By Kevin Marder

Getty Images
Any doubts about the linkage between cheap money and richer share prices were put to rest Friday, June 3, as the shabbiest employment report in 56 months did little to dent a market bent on setting record bests. In its wake, calming words by the central bank chief appeared to reinforce the message that the futures markets have been telegraphing for some time: A rate increase isn't in the cards anytime soon.
In fact, the futures market has been, and continues to discount, no hikes in the overnight federal-funds rate until the Dec. 14 confab of the central bank's policy-setting committee.
As for the Nasdaq Composite, the chart below shows an index comfortable in its own skin. The growth-stock barometer has pulled back all of a minuscule 1.3% during the current 12-day rally on an intraday basis. Volume improves on this run, with three up days showing above-average turnover.

For a larger chart, please click here .
Chart created using TradeStation . ©TradeStation Technologies, 2001-2016. All rights reserved.
Critically, the speculative sentiment improves on this move vs. the first-quarter advance. To wit, in addition to the volume, there is better price action in the growth sector. The small-stock Russell 2000 index outperforms the other major averages, while some recent new issues begin to feel their oats.
Breadth, as measured by the cumulative daily New York Stock Exchange advance/decline line, the number of NYSE 52-week highs, and the percent of NYSE issues above their 200-day moving average, is stronger than at any time since the spring of 2015.

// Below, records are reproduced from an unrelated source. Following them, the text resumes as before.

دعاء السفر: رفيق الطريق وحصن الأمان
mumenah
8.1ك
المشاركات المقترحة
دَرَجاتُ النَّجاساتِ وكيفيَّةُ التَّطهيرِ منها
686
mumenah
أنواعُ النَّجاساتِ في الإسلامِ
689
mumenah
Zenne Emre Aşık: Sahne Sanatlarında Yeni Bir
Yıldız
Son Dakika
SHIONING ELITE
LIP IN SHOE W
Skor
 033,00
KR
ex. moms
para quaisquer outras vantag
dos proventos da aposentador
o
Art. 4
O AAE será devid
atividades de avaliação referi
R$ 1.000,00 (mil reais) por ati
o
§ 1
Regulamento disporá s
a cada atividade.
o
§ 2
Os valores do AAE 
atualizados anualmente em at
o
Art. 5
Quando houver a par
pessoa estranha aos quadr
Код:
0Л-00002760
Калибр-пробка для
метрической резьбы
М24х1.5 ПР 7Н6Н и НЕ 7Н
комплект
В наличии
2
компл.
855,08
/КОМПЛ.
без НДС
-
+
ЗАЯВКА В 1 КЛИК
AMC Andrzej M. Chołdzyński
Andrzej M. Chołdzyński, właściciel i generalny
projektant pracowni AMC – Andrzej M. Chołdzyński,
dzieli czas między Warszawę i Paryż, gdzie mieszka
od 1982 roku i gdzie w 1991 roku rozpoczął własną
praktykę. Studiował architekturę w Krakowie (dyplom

For a larger chart, please click here .
Chart created using TradeStation . ©TradeStation Technologies, 2001-2016. All rights reserved.
Among the names, Zendesk is a developer of customer-relationship-management software. The San Francisco-based company has yet to turn an annual profit, and most analysts following it on Wall Street expect more of the same for this year and next.
Despite the red ink, ZEN is growing rapidly. Revenue growth has been a dizzying 76%, 71%, 68%, 63%, 64%, 63% and 62% over the past seven quarters, respectively.
Technically, the shares are under extreme accumulation (strong buying) as they form the right side of a six-month cup pattern. Of particular note is the relentless climb of the relative-strength line since the stock's Feb. 9 bottom (see chart below). This is where the rubber meets the road.
For aggressive speculators, the Dec. 4 high of the base can be used as an entrance pivot for a breakout play. As always, a protective stop should be used to mitigate risk, along with a starter position that is half normal size, or less. This initial position could be added to if the stock proves itself.